VII) Let us now assume that the operators $\hat{A}_i$ are Bosonic for simplicity. A particular consequence of a nested Wick's Theorem is the following version
$$T(:\hat{A}^2_i::\hat{A}^2_j:) ~=~ 2\hat{C}_{ij}^2 + 4 \hat{C}_{ij}:\hat{A}_i\hat{A}_j: + :\hat{A}^2_i\hat{A}^2_j:$$
of OP's sought-for eq. (1). Finally, let us mention that Wick's Theorem, radial order, OPE, etc., are also discussed in this and this Phys.SE posts.
--
Footnotes:
$^1$ Example: The Weyl/symmetric ordering satisfies $$W(f(\hat{A})) ~=~\left. \exp\left(\sum_{i\in I}\hat{A}_i \frac{\partial}{\partial a_i} \right) f(a) \right|_{a=0}. $$ For more details, see e.g. my Phys.SE answer here.
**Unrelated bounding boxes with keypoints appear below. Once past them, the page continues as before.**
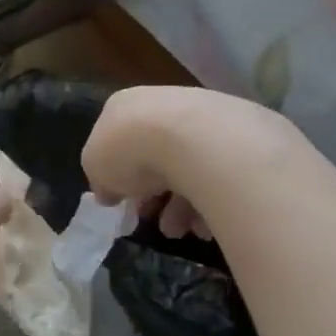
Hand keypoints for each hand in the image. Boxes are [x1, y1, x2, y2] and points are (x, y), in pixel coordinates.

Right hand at [82, 86, 293, 241]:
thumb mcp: (95, 167)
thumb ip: (100, 179)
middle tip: (154, 220)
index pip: (117, 140)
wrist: (198, 140)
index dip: (118, 174)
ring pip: (189, 167)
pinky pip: (220, 174)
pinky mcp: (240, 134)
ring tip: (182, 231)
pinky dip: (211, 201)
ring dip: (181, 205)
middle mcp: (163, 103)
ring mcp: (203, 116)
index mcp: (124, 106)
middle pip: (155, 155)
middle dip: (154, 194)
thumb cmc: (133, 149)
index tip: (124, 202)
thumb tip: (110, 192)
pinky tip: (206, 224)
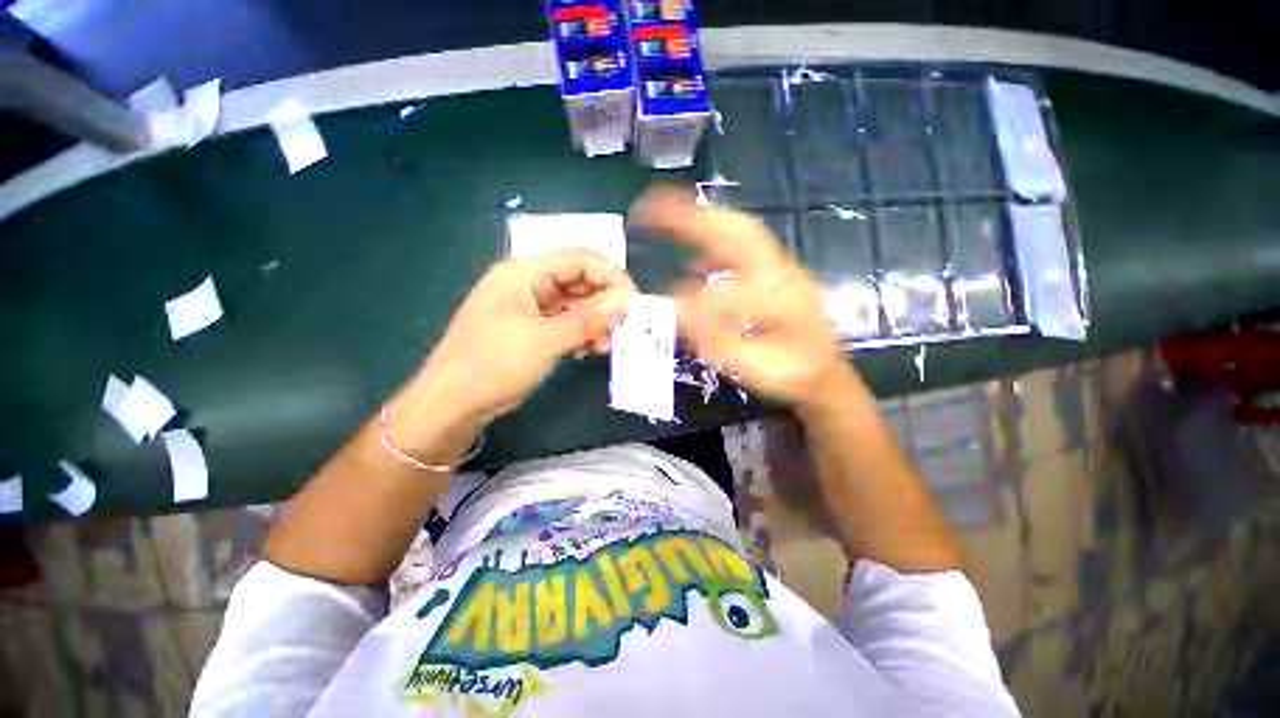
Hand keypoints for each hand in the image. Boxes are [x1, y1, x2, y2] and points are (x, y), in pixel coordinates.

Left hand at [398, 248, 635, 429]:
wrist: (454, 404)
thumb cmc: (493, 364)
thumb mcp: (544, 340)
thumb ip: (587, 318)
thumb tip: (625, 299)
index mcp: (523, 273)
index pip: (576, 259)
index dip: (608, 274)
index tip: (633, 300)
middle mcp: (528, 284)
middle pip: (578, 281)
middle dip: (604, 302)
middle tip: (625, 325)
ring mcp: (531, 308)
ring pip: (575, 304)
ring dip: (595, 321)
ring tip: (607, 344)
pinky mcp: (533, 330)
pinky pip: (567, 323)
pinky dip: (582, 334)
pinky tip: (590, 350)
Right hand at [630, 187, 850, 406]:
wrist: (826, 371)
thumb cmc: (792, 373)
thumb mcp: (756, 369)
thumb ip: (720, 343)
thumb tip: (680, 317)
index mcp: (780, 301)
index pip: (725, 294)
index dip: (690, 303)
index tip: (661, 308)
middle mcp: (781, 272)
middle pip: (737, 232)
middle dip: (691, 218)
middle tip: (652, 209)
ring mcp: (780, 265)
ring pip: (740, 228)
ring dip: (701, 217)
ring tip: (665, 211)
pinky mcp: (774, 269)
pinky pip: (742, 242)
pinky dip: (713, 237)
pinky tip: (691, 251)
$^2$ The Koszul sign convention produces a minus sign every time two Grassmann-odd objects are permuted. In this answer $|\hat{A}_i|=0,1 \pmod 2$ denotes the Grassmann-parity of $\hat{A}_i$.
$^3$ Being equal wrt. an order is in general an equivalence relation, and it is often a weaker condition than being equal as elements of $I$.
$^4$ A nested Wick's Theorem (between radial order and normal order) is briefly stated in eq. (2.2.10) on p. 39 in J. Polchinski, String Theory, Vol. 1. Beware that radial order is often only implicitly written in CFT texts. By the way, a side-effect/peculiarity of nested ordering symbols are discussed in this Phys.SE post.